__Exercise requirements__.
Pull out every line below that contains the word "establishment" and copy each one in full.

BEGIN Information shown

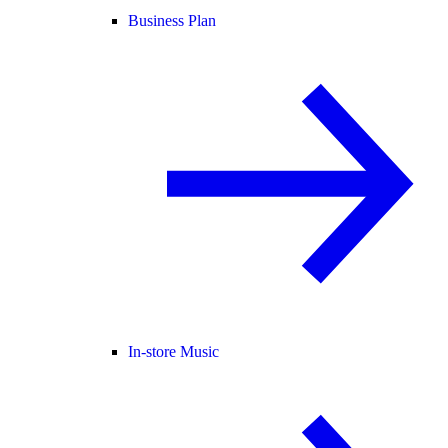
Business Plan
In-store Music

END Information shown
BEGIN Information shown

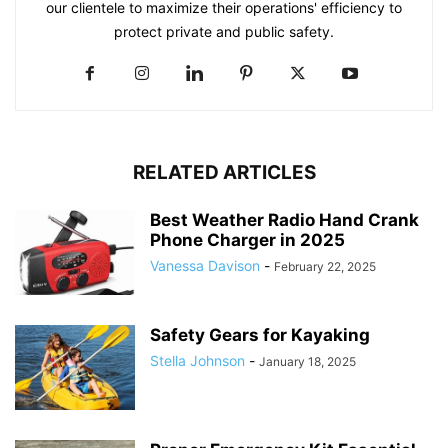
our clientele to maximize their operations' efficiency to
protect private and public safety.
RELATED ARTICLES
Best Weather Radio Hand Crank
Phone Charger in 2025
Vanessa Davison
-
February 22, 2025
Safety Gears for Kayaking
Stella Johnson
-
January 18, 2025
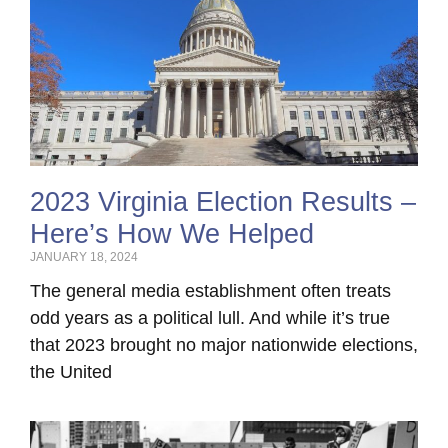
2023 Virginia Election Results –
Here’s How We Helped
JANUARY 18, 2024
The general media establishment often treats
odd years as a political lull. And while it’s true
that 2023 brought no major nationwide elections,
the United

END Information shown

__Response to the exercise__.
The general media establishment often treats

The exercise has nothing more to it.